#### Dataset section:
※ ※ ※

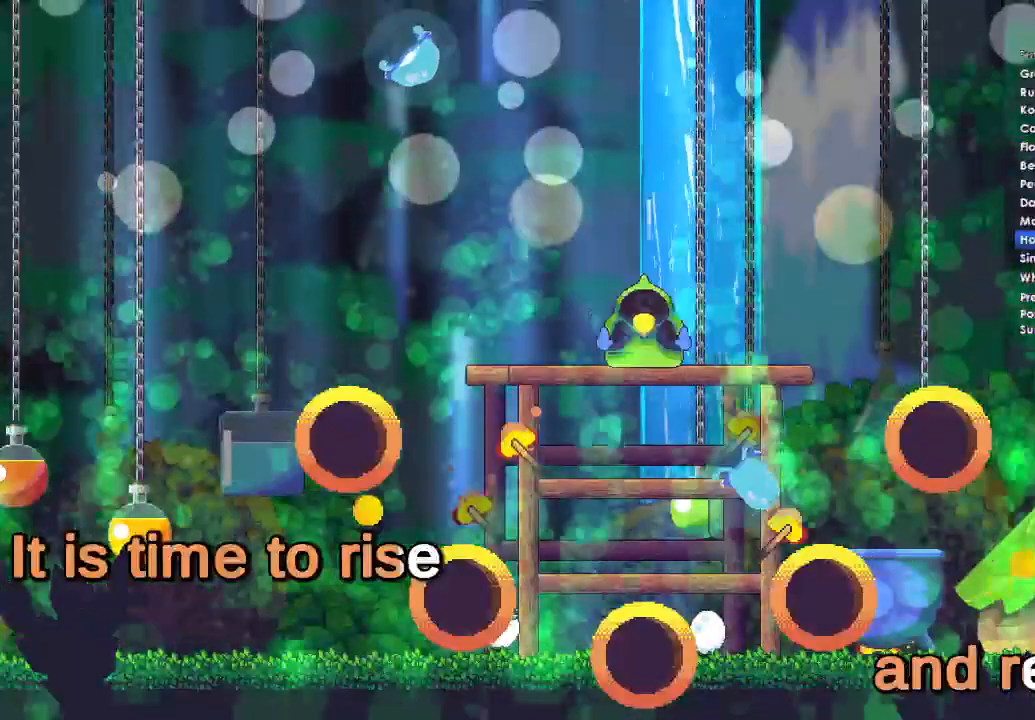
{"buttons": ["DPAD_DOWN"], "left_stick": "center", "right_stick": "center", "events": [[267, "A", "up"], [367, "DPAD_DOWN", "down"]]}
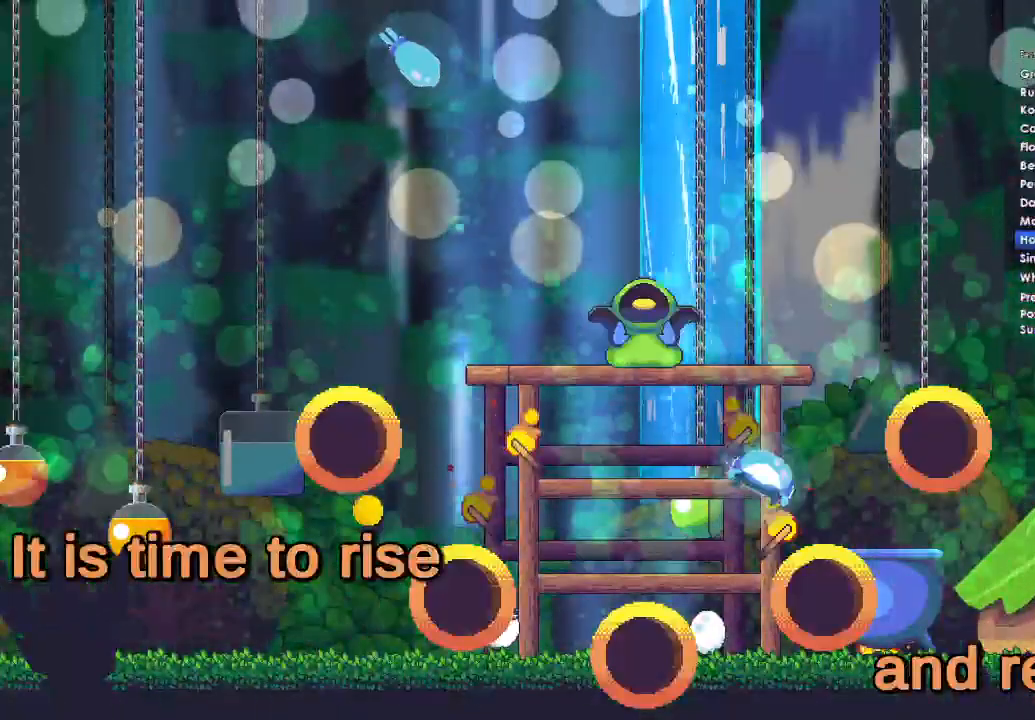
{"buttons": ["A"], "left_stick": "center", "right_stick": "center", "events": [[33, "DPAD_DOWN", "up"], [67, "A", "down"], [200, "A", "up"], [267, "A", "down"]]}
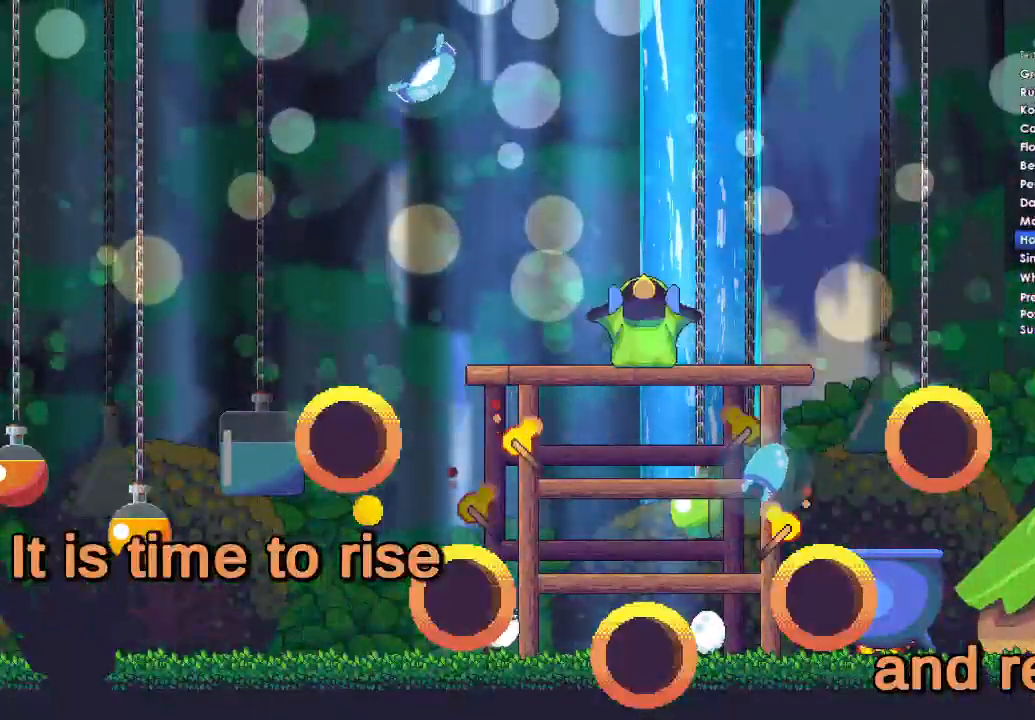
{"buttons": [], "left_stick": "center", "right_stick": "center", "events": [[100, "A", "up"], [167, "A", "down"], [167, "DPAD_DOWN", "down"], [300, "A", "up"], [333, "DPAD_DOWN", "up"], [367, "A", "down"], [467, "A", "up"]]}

※ ※ ※

#### Directions for this task:
Retype the listing above exactly, please. Pictures do not belong in the copy.

#### Response to the exercise:
{"buttons": ["DPAD_DOWN"], "left_stick": "center", "right_stick": "center", "events": [[267, "A", "up"], [367, "DPAD_DOWN", "down"]]}
{"buttons": ["A"], "left_stick": "center", "right_stick": "center", "events": [[33, "DPAD_DOWN", "up"], [67, "A", "down"], [200, "A", "up"], [267, "A", "down"]]}
{"buttons": [], "left_stick": "center", "right_stick": "center", "events": [[100, "A", "up"], [167, "A", "down"], [167, "DPAD_DOWN", "down"], [300, "A", "up"], [333, "DPAD_DOWN", "up"], [367, "A", "down"], [467, "A", "up"]]}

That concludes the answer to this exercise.